Things are better if you're a musician in the scene, there's a handful of trackers available for OS X, and they're pretty good ones. But let's say I want to support my team and help with making a 4k intro. There are no tools available on the Mac for writing 4k music. That's cool, I'll help out with the regular music and start grabbing VSTis and VSTs...ooooh...95% of the hobbyist community's VST work is done with Windows and they don't work on OS X without a bunch of kludges (if they work at all). Here's the current instructions for a somewhat workable solution http://diaphone.blogspot.de/2010/12/11.html?m=1 on OS X.

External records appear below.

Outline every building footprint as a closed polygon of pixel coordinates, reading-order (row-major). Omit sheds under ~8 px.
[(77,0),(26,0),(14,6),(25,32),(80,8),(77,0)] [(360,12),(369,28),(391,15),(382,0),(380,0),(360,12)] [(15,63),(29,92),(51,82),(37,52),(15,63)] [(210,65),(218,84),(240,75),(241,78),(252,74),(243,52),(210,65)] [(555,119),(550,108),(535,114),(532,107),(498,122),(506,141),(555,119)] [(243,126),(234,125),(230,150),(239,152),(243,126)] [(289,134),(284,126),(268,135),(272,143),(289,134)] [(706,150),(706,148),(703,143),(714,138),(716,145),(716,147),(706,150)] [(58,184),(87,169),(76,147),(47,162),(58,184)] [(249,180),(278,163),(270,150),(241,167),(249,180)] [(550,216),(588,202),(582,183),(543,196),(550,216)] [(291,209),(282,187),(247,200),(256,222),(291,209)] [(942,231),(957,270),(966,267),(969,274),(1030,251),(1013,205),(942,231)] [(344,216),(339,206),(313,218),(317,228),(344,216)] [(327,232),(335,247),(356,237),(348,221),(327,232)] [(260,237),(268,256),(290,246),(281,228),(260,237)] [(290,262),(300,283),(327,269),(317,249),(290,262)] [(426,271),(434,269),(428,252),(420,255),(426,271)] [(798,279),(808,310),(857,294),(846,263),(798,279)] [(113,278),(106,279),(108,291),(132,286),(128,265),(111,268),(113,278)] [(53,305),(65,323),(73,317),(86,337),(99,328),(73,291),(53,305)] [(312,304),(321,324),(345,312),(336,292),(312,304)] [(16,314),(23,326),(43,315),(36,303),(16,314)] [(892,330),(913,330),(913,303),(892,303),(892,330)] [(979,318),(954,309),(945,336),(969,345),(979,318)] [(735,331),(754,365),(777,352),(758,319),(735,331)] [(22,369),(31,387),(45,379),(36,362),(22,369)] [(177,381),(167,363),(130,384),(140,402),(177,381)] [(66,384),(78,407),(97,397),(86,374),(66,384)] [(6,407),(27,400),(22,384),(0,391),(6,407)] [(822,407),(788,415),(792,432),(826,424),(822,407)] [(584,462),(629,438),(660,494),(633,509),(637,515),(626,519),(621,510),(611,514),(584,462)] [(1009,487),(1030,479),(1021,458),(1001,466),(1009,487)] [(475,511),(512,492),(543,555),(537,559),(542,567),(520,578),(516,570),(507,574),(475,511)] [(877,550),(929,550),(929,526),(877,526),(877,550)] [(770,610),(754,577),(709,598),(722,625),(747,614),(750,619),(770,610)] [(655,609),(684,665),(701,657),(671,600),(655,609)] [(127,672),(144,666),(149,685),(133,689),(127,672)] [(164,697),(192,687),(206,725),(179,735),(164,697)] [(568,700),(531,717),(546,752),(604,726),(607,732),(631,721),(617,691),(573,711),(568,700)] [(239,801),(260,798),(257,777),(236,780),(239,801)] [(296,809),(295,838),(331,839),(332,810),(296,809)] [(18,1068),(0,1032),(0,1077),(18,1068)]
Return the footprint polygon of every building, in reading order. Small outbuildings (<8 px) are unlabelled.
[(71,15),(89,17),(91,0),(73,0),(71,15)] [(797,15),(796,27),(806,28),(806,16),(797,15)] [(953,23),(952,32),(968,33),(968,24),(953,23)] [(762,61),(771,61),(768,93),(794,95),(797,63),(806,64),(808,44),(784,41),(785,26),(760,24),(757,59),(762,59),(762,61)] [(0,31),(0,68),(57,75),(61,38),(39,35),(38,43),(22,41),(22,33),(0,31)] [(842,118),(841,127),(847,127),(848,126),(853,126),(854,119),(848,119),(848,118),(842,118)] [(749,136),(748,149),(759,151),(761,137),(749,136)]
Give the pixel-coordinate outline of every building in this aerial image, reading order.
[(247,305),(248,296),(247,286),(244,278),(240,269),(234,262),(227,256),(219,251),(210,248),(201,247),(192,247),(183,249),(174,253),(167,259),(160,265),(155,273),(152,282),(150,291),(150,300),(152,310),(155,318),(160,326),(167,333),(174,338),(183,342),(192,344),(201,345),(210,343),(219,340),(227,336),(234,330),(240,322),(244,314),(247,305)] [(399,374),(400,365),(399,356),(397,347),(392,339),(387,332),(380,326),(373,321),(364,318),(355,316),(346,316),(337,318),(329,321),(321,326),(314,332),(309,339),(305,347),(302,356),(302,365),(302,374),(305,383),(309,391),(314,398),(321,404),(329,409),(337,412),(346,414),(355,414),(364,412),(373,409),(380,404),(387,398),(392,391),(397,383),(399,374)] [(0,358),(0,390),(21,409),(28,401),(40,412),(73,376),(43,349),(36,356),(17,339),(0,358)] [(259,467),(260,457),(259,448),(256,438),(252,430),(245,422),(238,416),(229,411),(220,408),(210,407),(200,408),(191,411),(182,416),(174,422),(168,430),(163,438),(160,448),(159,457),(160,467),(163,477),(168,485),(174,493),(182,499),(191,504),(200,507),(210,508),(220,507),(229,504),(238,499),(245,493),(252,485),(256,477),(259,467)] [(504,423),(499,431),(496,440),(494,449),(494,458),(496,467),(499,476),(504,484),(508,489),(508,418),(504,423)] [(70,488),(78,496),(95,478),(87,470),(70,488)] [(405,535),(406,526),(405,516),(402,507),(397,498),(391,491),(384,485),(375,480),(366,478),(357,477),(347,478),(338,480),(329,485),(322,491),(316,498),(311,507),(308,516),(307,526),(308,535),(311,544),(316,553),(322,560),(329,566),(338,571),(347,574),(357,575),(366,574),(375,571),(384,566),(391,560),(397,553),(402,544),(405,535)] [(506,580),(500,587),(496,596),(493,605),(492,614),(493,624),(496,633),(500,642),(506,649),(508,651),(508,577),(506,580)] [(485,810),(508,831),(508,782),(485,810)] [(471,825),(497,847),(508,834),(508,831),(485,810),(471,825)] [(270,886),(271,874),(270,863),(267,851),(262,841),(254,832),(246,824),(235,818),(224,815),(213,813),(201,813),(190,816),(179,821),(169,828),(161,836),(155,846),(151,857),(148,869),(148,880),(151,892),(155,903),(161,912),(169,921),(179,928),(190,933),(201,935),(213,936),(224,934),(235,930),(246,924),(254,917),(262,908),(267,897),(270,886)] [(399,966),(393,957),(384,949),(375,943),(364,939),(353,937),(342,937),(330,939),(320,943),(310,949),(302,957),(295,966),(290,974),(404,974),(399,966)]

And the age-old games ecosystem.
And these are just the 3 hobbies I personally follow. I have an Aunt who has an automated sewing machine and like making patches and things for her grandkids. AFAIK there are zero tools on OS X for this hobby. And the list goes on and on and on.
It's just not a good platform for these kinds of hobbies. If I was really into writing or painting or more "analog" hobbies, OS X is awesome for this. If I was into configuring LAMP stacks and such, it's pretty good. But outside of that it's a near barren wasteland.
I don't think your characterization of most Apple users is fair, either. Here's an analogy: my neighbor thinks I am an utter fool because instead of buying a 1995 Honda Accord for $50 from the junkyard and overhauling it in my garage, I bought a newish car for way more money. I value more in a vehicle than its ability to transport my body from point a to b. To him, this is idiocy.
Put more explicitly, owning what I think is the most beautiful piece of computer hardware money can buy is worth more than zero dollars to me. A lot of people seem to feel the same. And that's just the hardware, but you get the point.